Jäntschi Lorentz, Bálint Donatella, Bolboacă Sorana D
Department of Physics and Chemistry, Faculty of Materials and Environmental Engineering, Technical University of Cluj-Napoca, Muncii Boulevard No. 103-105, 400641 Cluj-Napoca, Romania; Doctoral School of Chemistry, Institute for Doctoral Studies, Babeş-Bolyai University, Kogălniceanu Street No. 1, 400084 Cluj-Napoca, Romania; Department of Chemistry, Faculty of Science, University of Oradea, Universităţii Street No. 1, 410087 Oradea, Romania.
Doctoral School of Chemistry, Institute for Doctoral Studies, Babeş-Bolyai University, Kogălniceanu Street No. 1, 400084 Cluj-Napoca, Romania.
Comput Math Methods Med. 2016;2016:8578156. doi: 10.1155/2016/8578156. Epub 2016 Dec 7.
Multiple linear regression analysis is widely used to link an outcome with predictors for better understanding of the behaviour of the outcome of interest. Usually, under the assumption that the errors follow a normal distribution, the coefficients of the model are estimated by minimizing the sum of squared deviations. A new approach based on maximum likelihood estimation is proposed for finding the coefficients on linear models with two predictors without any constrictive assumptions on the distribution of the errors. The algorithm was developed, implemented, and tested as proof-of-concept using fourteen sets of compounds by investigating the link between activity/property (as outcome) and structural feature information incorporated by molecular descriptors (as predictors). The results on real data demonstrated that in all investigated cases the power of the error is significantly different by the convenient value of two when the Gauss-Laplace distribution was used to relax the constrictive assumption of the normal distribution of the error. Therefore, the Gauss-Laplace distribution of the error could not be rejected while the hypothesis that the power of the error from Gauss-Laplace distribution is normal distributed also failed to be rejected.

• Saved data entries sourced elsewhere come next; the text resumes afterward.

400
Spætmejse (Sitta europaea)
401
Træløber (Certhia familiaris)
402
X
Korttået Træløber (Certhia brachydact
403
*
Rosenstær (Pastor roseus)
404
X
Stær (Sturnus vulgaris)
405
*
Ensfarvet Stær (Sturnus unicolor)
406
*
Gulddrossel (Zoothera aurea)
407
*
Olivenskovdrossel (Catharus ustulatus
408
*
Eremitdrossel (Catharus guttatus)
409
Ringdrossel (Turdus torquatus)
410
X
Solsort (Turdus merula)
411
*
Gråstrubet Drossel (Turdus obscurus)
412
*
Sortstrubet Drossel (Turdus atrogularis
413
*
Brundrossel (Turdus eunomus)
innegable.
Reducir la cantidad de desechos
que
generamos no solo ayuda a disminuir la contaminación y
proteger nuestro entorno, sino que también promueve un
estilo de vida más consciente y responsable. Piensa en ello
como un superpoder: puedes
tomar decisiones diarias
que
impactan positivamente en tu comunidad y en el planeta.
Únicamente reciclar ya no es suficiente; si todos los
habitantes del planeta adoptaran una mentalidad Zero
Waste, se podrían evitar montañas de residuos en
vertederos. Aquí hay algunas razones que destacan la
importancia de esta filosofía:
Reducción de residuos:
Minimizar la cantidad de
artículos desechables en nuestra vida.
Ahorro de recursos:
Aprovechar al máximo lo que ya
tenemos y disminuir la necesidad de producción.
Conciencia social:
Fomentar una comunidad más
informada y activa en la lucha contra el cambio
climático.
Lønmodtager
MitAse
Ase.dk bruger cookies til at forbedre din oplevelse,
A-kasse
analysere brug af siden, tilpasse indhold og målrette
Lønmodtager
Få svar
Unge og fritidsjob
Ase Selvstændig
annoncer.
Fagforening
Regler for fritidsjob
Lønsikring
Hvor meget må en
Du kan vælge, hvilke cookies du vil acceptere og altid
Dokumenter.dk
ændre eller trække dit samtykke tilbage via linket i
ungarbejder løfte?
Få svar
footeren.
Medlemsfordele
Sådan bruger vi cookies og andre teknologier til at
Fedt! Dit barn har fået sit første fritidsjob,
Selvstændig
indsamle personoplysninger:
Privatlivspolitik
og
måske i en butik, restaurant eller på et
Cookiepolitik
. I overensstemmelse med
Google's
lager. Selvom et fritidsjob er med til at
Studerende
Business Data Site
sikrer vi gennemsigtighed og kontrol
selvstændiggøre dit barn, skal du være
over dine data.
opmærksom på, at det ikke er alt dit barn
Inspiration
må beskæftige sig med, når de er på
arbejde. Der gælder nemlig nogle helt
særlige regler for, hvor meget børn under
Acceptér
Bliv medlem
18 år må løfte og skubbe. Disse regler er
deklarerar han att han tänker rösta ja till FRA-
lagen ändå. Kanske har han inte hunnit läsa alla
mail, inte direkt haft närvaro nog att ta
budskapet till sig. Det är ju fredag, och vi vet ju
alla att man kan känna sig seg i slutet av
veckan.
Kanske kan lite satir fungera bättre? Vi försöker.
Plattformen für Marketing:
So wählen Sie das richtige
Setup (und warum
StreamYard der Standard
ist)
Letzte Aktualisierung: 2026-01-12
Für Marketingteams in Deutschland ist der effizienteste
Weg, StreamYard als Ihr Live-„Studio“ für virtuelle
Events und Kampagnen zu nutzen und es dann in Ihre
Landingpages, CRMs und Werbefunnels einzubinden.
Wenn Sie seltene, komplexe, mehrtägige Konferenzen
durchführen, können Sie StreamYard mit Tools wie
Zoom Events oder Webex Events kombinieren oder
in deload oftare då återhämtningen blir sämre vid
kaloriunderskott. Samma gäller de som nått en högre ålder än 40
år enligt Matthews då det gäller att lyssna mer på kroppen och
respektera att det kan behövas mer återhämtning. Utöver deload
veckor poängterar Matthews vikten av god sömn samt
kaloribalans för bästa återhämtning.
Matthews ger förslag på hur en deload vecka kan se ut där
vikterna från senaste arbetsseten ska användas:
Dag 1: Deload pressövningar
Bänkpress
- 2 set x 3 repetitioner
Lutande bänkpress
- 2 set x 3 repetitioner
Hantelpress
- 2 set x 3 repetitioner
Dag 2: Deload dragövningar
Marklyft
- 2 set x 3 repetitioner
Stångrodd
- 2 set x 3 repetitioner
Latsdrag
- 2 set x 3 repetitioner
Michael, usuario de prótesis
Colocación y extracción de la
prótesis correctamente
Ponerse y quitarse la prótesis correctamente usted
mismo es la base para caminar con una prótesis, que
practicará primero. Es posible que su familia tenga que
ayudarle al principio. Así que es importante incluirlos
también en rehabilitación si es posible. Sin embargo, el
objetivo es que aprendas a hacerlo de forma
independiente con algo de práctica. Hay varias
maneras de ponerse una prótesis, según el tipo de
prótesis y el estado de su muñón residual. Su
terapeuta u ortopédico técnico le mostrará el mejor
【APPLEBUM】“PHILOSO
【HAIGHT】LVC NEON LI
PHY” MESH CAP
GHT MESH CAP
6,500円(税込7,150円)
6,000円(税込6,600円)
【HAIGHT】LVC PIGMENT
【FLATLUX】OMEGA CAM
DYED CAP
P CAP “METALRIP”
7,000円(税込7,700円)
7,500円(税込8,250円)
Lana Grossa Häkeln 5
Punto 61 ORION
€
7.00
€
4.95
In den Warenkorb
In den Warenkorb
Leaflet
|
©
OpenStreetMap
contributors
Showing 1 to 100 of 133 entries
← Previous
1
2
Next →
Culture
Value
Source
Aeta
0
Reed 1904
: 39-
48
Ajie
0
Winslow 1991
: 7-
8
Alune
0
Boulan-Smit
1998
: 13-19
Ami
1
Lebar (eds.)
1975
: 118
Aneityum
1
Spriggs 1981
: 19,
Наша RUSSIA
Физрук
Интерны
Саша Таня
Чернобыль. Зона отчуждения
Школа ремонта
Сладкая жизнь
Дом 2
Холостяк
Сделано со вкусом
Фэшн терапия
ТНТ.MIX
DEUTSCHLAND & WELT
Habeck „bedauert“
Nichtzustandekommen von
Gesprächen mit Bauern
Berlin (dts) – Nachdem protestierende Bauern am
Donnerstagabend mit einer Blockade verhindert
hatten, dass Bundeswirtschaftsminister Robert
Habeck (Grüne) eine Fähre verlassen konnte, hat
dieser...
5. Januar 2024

多元线性回归分析被广泛用于将一个结果与预测变量联系起来,以便更好地理解感兴趣结果的行为。通常,在误差服从正态分布的假设下,通过最小化平方偏差之和来估计模型的系数。本文提出了一种基于最大似然估计的新方法,用于在对误差分布没有任何约束性假设的情况下,找到具有两个预测变量的线性模型的系数。通过研究活性/性质(作为结果)与分子描述符纳入的结构特征信息(作为预测变量)之间的联系,开发、实现并测试了该算法,作为概念验证使用了十四组化合物。实际数据结果表明,在所有研究案例中,当使用高斯 - 拉普拉斯分布来放宽误差正态分布的约束性假设时,误差的幂与方便值二有显著差异。因此,误差的高斯 - 拉普拉斯分布不能被拒绝,而来自高斯 - 拉普拉斯分布的误差幂呈正态分布的假设也未能被拒绝。